An Insect Could Make Ash Baseball Bats a Thing of the Past
The invasive emerald ash borer is threatening the forests where Rawlings and Louisville Sluggers come from, putting the bats in jeopardy
In just a few years, the crack of the bat at the baseball park might be just that—the bat cracking to pieces. That’s because bats made of maple wood have a tendency to shatter. Bats made of white ash, however, are less brittle and are the choice of about 25 percent of major leaguers and thousands of amateur baseball players. But according to Brian Mann at NPR, ash bats may soon become part of baseball nostalgia, like Cracker Jack and tobacco cards.
That’s because the invasive emerald ash borer, is getting very close to the forests where bat producers source the white ash used to produce the bats. The insect, a native in Asia, was first identified stateside in Michigan in 2002. Since then it has spread to almost every state east of the Mississippi and a few to the west. If left unchecked, the bright green beetle will kill every ash tree in an affected area within ten years. So far, it has killed 50 million trees in North America.
Now, it is on the doorstep of the ash groves in New York’s Adirondack region that the Rawlings company uses to produce hundreds of thousands of ash bats each year. “If the ash borer is not controlled, it'll wipe out the entire species of white ash," Ron Vander Groef, manager of Rawling’s sawmill tells Mann. “We will not be able to make any more pro bats or retail bats or anything out of white ash because it will be gone.”
The borer is also threatening another iconic bat brand, the Louisville Slugger. Brian Boltz, a general manager at Hillerich & Bradsby Co. which produces the Louisville Slugger, tells Brian Bienkowski at Scientific American that the forests they use in Northern Pennsylvania will almost surely be infested soon. “We haven’t seen it affect our ability to get logs yet, but it's knocking on the doorstep,” Blotz said. “It’s pretty established both 50 miles north and south of our main harvesting areas.”
Brittany Patterson at ClimateWire reports that the beetles typically don’t move very far on their own. But moving the wood as firewood or ash logs have helped spread the invasive insects across the continent. Researchers are trying to combat the beetles by brining in parasitic wasps from China. An insecticide that can be injected into the trees is also effective, but costs several hundred dollars per treatment. Another option is girdling one tree in a grove, which means making a cut around the base of the trunk. The cut attracts the beetles, who like laying their eggs in stressed trees. This "trap tree" is then chipped along with the beetles.
None of those solutions, however, have done much to slow the spread of the beetle. “If we didn’t do anything, it’s likely 100 percent of ash trees would die,” Deborah Poland, a Forest Service entomologist tells Patterson. “By using some of [these] techniques, we’re hoping to give ash a chance.”

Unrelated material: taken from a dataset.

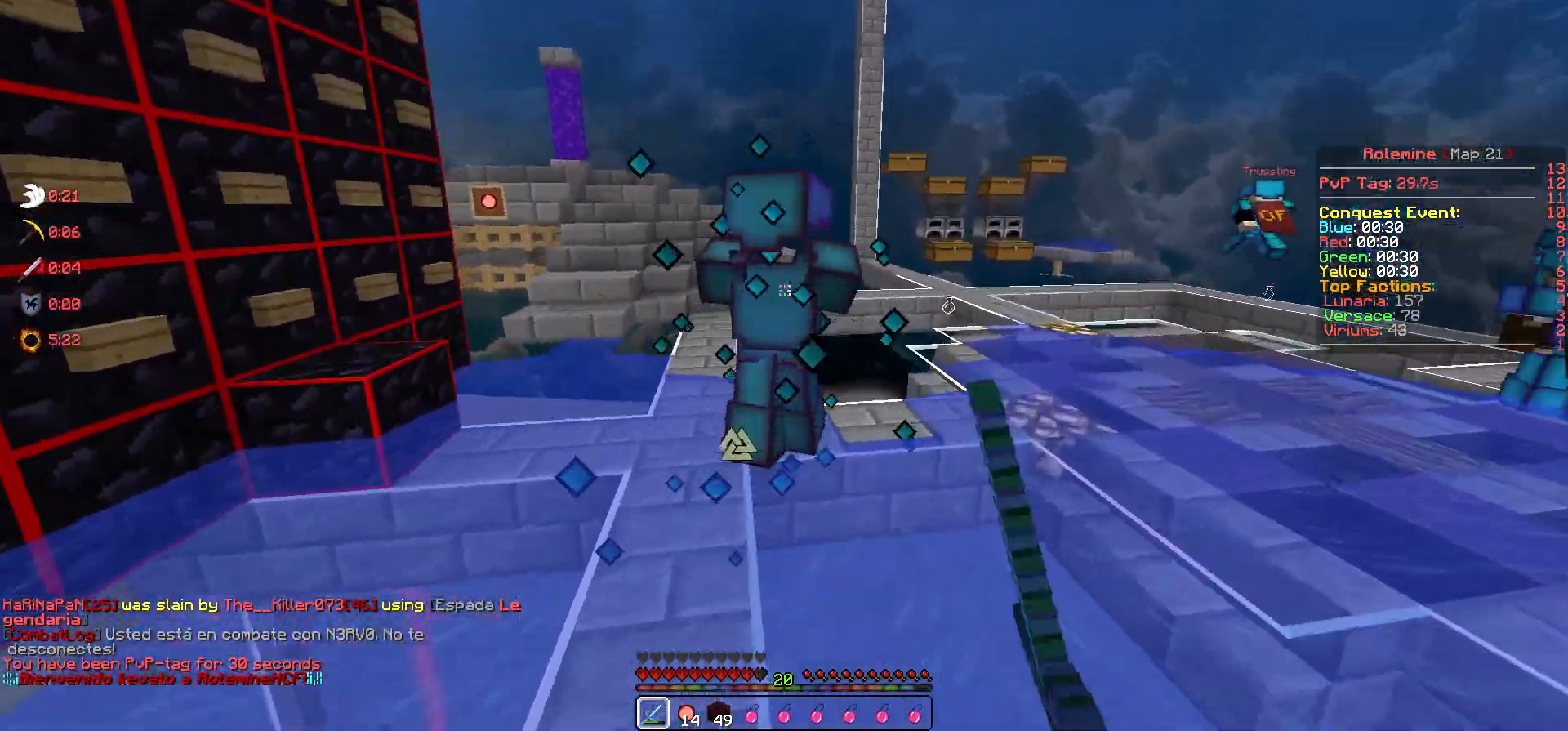
{"keys": ["w"], "events": []}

Major League Baseball, in the meantime, is hedging its bats. In 2008 it began working with the Forest Service's Forest Products Laboratory to investigate new bat technologies. The lab helped manufacturers learn to source better maple, which has led to a 50 percent decline in shattered maple bats. Two other types of wood have also been approved by Major League Baseball, reports Patterson. European beech bats are now available and five percent of major leaguers now use bats made of yellow birch, which pro player and reviewer Doug Bernier says combines the flexibility of ash with the durability of maple.